Azithromycin versus penicillin G benzathine for early syphilis

Zheng Gang Bai, Baoxi Wang, Kehu Yang, Jin Hui Tian, Bin Ma, Yali Liu, Lei Jiang, Qiong Yan Gai, Xiaodong He, Youping Li
Cochrane Database of Systematic Reviews 2012, (6): CD007270

BACKGROUND: Syphilis is a complex systemic disease caused by a spirochete, Treponema pallidum. The World Health Organization estimates that at least 12 million people worldwide are currently infected with syphilis. In this review we compared two current standards of treatment for early syphilis, benzathine benzylpenicillin (penicillin G) and azithromycin.

OBJECTIVES: To evaluate the efficacy and safety of azithromycin versus benzathine penicillin (penicillin G) for early syphilis.

SEARCH METHODS: We searched the following databases using the search terms detailed in Appendix 1: the Cochrane Sexually Transmitted Diseases Group Specialized Register (July 2011), the Cochrane Central Register of Controlled Trials (CENTRAL) published in The Cochrane Library (Issue 7 2011), MEDLINE (1948 to July 2011), EMBASE (1980 to July 2011), PsycINFO (1806 to July 2011) and the Chinese Biological Medicine Literature Database (CBM) (1978 to 2011). The search was not limited by language.

SELECTION CRITERIA: Randomized controlled trials comparing azithromycin with benzathine penicillin G at any dose for the treatment of early syphilis.

DATA COLLECTION AND ANALYSIS: Two review authors independently applied the inclusion criteria to potential studies, with any disagreements resolved by discussion. The risk of bias of each study was assessed by the same two review authors.
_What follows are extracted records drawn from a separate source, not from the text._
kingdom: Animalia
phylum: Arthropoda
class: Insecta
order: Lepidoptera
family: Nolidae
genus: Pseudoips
We pooled data using an odds ratio (OR).

MAIN RESULTS: Three studies (generating four eligible study comparisons) were included. One study is ongoing. There was no statistically significant difference between azithromycin and benzathine penicillin treatment in the odds of cure (OR 1.04, 95% CI 0.69 to 1.56); nor any difference at three months (OR 0.97, 95% CI 0.62 to 1.50), six months (OR 1.09, 95% CI 0.76 to 1.54) or nine months (OR 1.45, 95% CI 0.46 to 6.42). Subgroup analysis by primary and latent syphilis and by dose of azithromycin (2 g and 4 g) did not explain the variation between the study results. The reporting of computed mild to tolerated adverse events, from two included trials, indicated no statistically significant difference between azithromycin and benzathine penicillin (OR 1.43, 95% CI 0.42 to 4.95), although with a high level of heterogeneity (P = 0.05, I(2) = 74%).

AUTHORS' CONCLUSIONS: Differences in the odds of cure did not reach statistical significance when azithromycin was compared with benzathine penicillin for the treatment of early syphilis. No definitive conclusion can be made regarding the relative safety of benzathine penicillin G and azithromycin for early syphilis. Further studies on the utility of benzathine penicillin G for early syphilis are warranted.